• **Data to use**
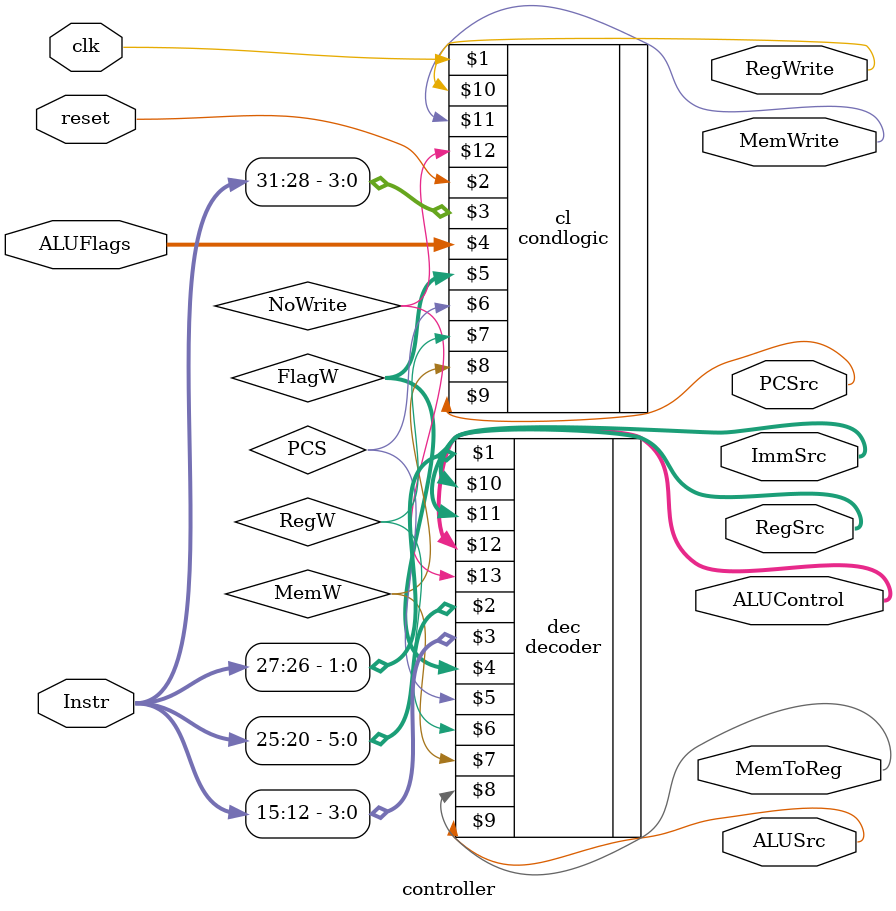
<source format=sv>
module controller(input  logic 		   clk, reset,
						input  logic [31:12] Instr,
						input  logic [3:0]   ALUFlags,
						output logic [1:0]   RegSrc,
						output logic 			RegWrite,
						output logic [1:0]	ImmSrc,
						output logic 			ALUSrc,
						output logic [1:0]	ALUControl,
						output logic			MemWrite, MemToReg,
						output logic			PCSrc
						);
	
	logic [1:0] FlagW;
	logic 		PCS, RegW, MemW,NoWrite;
	
	decoder dec(Instr[27:26], Instr[25:20], Instr[15:12], FlagW, PCS, RegW, 
					MemW, MemToReg, ALUSrc, ImmSrc, RegSrc, ALUControl,NoWrite);
	
	condlogic cl(clk, reset, Instr[31:28], ALUFlags, FlagW, PCS, 
					 RegW, MemW, PCSrc, RegWrite, MemWrite,NoWrite);
						
						
endmodule
</source>
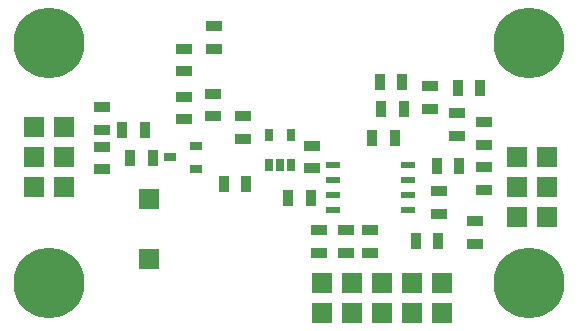
<source format=gbr>
G04 #@! TF.FileFunction,Soldermask,Bot*
%FSLAX46Y46*%
G04 Gerber Fmt 4.6, Leading zero omitted, Abs format (unit mm)*
G04 Created by KiCad (PCBNEW 0.201503251001+5534~22~ubuntu14.04.1-product) date Čt 26. březen 2015, 00:25:57 CET*
%MOMM*%
G01*
G04 APERTURE LIST*
%ADD10C,0.100000*%
%ADD11R,0.889000X1.397000*%
%ADD12R,1.397000X0.889000*%
%ADD13R,1.651000X1.651000*%
%ADD14C,6.000000*%
%ADD15R,1.000760X0.800100*%
%ADD16R,0.690880X1.000760*%
%ADD17R,1.143000X0.508000*%
G04 APERTURE END LIST*
D10*
D11*
X21780500Y13462000D03*
X19875500Y13462000D03*
D12*
X9525000Y18097500D03*
X9525000Y20002500D03*
D11*
X13873000Y15666720D03*
X11955780Y15666720D03*
D12*
X19050000Y24955500D03*
X19050000Y26860500D03*
D11*
X36131500Y8636000D03*
X38036500Y8636000D03*
D12*
X27310080Y16751300D03*
X27310080Y14846300D03*
X32258000Y9588500D03*
X32258000Y7683500D03*
X30226000Y9588500D03*
X30226000Y7683500D03*
D11*
X27241500Y12319000D03*
X25336500Y12319000D03*
X33210500Y19812000D03*
X35115500Y19812000D03*
D12*
X37338000Y19875500D03*
X37338000Y21780500D03*
X41910000Y16827500D03*
X41910000Y18732500D03*
X41910000Y13017500D03*
X41910000Y14922500D03*
D13*
X6350000Y13208000D03*
X6350000Y15748000D03*
X6350000Y18288000D03*
X3810000Y18288000D03*
X3810000Y15748000D03*
X3810000Y13208000D03*
X30734000Y5080000D03*
X38354000Y2540000D03*
X33274000Y2540000D03*
X38354000Y5080000D03*
X28194000Y2540000D03*
X30734000Y2540000D03*
X35814000Y2540000D03*
X28194000Y5080000D03*
X35814000Y5080000D03*
X33274000Y5080000D03*
X47244000Y10668000D03*
X47244000Y13208000D03*
X47244000Y15748000D03*
X44704000Y15748000D03*
X44704000Y13208000D03*
X44704000Y10668000D03*
D14*
X45720000Y25400000D03*
X45720000Y5080000D03*
X5080000Y5080000D03*
X5080000Y25400000D03*
D15*
X15283180Y15748000D03*
X17482820Y14795500D03*
X17482820Y16700500D03*
D12*
X9525000Y14759940D03*
X9525000Y16664940D03*
D11*
X11249660Y18074640D03*
X13154660Y18074640D03*
D12*
X16510000Y24955500D03*
X16510000Y23050500D03*
X16510000Y20891500D03*
X16510000Y18986500D03*
X18923000Y21145500D03*
X18923000Y19240500D03*
X21463000Y19240500D03*
X21463000Y17335500D03*
X27940000Y9588500D03*
X27940000Y7683500D03*
D11*
X34353500Y17399000D03*
X32448500Y17399000D03*
X33083500Y22098000D03*
X34988500Y22098000D03*
X41592500Y21590000D03*
X39687500Y21590000D03*
D12*
X39624000Y17589500D03*
X39624000Y19494500D03*
X38100000Y12890500D03*
X38100000Y10985500D03*
D11*
X39814500Y14986000D03*
X37909500Y14986000D03*
D12*
X41148000Y10350500D03*
X41148000Y8445500D03*
D16*
X25587960Y15082520D03*
X23688040Y15082520D03*
X24638000Y15082520D03*
X23688040Y17683480D03*
X25587960Y17683480D03*
D13*
X13543280Y7137400D03*
X13543280Y12217400D03*
D17*
X35433000Y11303000D03*
X35433000Y12573000D03*
X35433000Y13843000D03*
X35433000Y15113000D03*
X29083000Y15113000D03*
X29083000Y13843000D03*
X29083000Y12573000D03*
X29083000Y11303000D03*
M02*

</source>
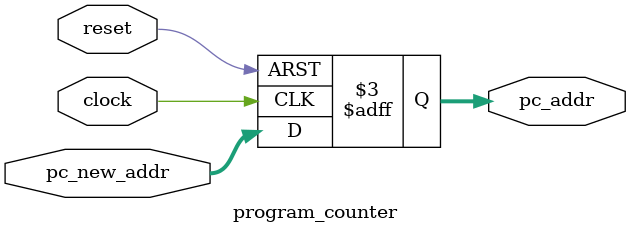
<source format=v>
module program_counter (input             clock, reset,
                        input      [31:0] pc_new_addr,
                        output reg [31:0] pc_addr);
    
    always @ (posedge clock, posedge reset) begin
        if (reset == 1'b1)
            pc_addr <= 32'b0;
        else
            pc_addr <= pc_new_addr;
    end

endmodule

</source>
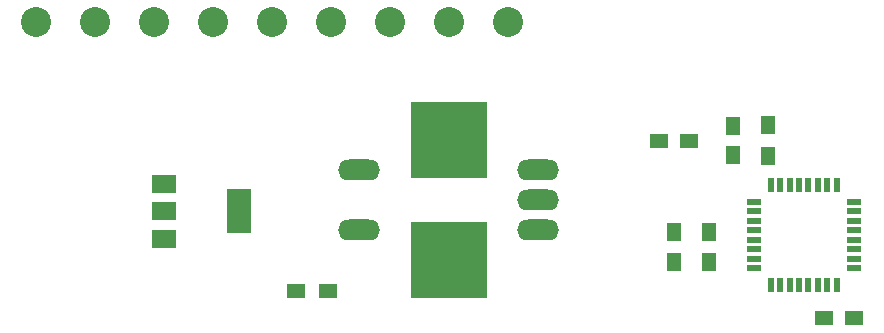
<source format=gtp>
G04 #@! TF.FileFunction,Paste,Top*
%FSLAX46Y46*%
G04 Gerber Fmt 4.6, Leading zero omitted, Abs format (unit mm)*
G04 Created by KiCad (PCBNEW 4.0.7-e2-6376~58~ubuntu16.04.1) date Mon Nov  6 19:58:44 2017*
%MOMM*%
%LPD*%
G01*
G04 APERTURE LIST*
%ADD10C,0.100000*%
%ADD11R,1.200000X0.600000*%
%ADD12R,0.600000X1.200000*%
%ADD13R,6.451600X6.451600*%
%ADD14O,3.556000X1.778000*%
%ADD15R,1.250000X1.500000*%
%ADD16R,1.500000X1.250000*%
%ADD17R,1.300000X1.500000*%
%ADD18R,2.000000X3.800000*%
%ADD19R,2.000000X1.500000*%
%ADD20C,2.540000*%
%ADD21R,1.500000X1.300000*%
G04 APERTURE END LIST*
D10*
D11*
X144750000Y-89200000D03*
X144750000Y-90000000D03*
X144750000Y-90800000D03*
X144750000Y-91600000D03*
X144750000Y-92400000D03*
X144750000Y-93200000D03*
X144750000Y-94000000D03*
X144750000Y-94800000D03*
D12*
X146200000Y-96250000D03*
X147000000Y-96250000D03*
X147800000Y-96250000D03*
X148600000Y-96250000D03*
X149400000Y-96250000D03*
X150200000Y-96250000D03*
X151000000Y-96250000D03*
X151800000Y-96250000D03*
D11*
X153250000Y-94800000D03*
X153250000Y-94000000D03*
X153250000Y-93200000D03*
X153250000Y-92400000D03*
X153250000Y-91600000D03*
X153250000Y-90800000D03*
X153250000Y-90000000D03*
X153250000Y-89200000D03*
D12*
X151800000Y-87750000D03*
X151000000Y-87750000D03*
X150200000Y-87750000D03*
X149400000Y-87750000D03*
X148600000Y-87750000D03*
X147800000Y-87750000D03*
X147000000Y-87750000D03*
X146200000Y-87750000D03*
D13*
X119000000Y-94080000D03*
X119000000Y-83920000D03*
D14*
X126493000Y-91540000D03*
X126493000Y-89000000D03*
X126493000Y-86460000D03*
X111380000Y-91540000D03*
X111380000Y-86460000D03*
D15*
X141000000Y-91750000D03*
X141000000Y-94250000D03*
D16*
X139250000Y-84000000D03*
X136750000Y-84000000D03*
D15*
X138000000Y-91750000D03*
X138000000Y-94250000D03*
X143000000Y-85250000D03*
X143000000Y-82750000D03*
D16*
X153250000Y-99000000D03*
X150750000Y-99000000D03*
D17*
X146000000Y-85350000D03*
X146000000Y-82650000D03*
D18*
X101150000Y-90000000D03*
D19*
X94850000Y-90000000D03*
X94850000Y-92300000D03*
X94850000Y-87700000D03*
D20*
X89000000Y-74000000D03*
X84001280Y-74000000D03*
X114000000Y-74000000D03*
X109001280Y-74000000D03*
X124000000Y-74000000D03*
X119001280Y-74000000D03*
X104000000Y-74000000D03*
X99001280Y-74000000D03*
X94000020Y-74000000D03*
D21*
X106050000Y-96750000D03*
X108750000Y-96750000D03*
M02*

</source>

• **Problem to work on**
Give only the number of lines above that hold the string "clock".

• **Answer to this task**
2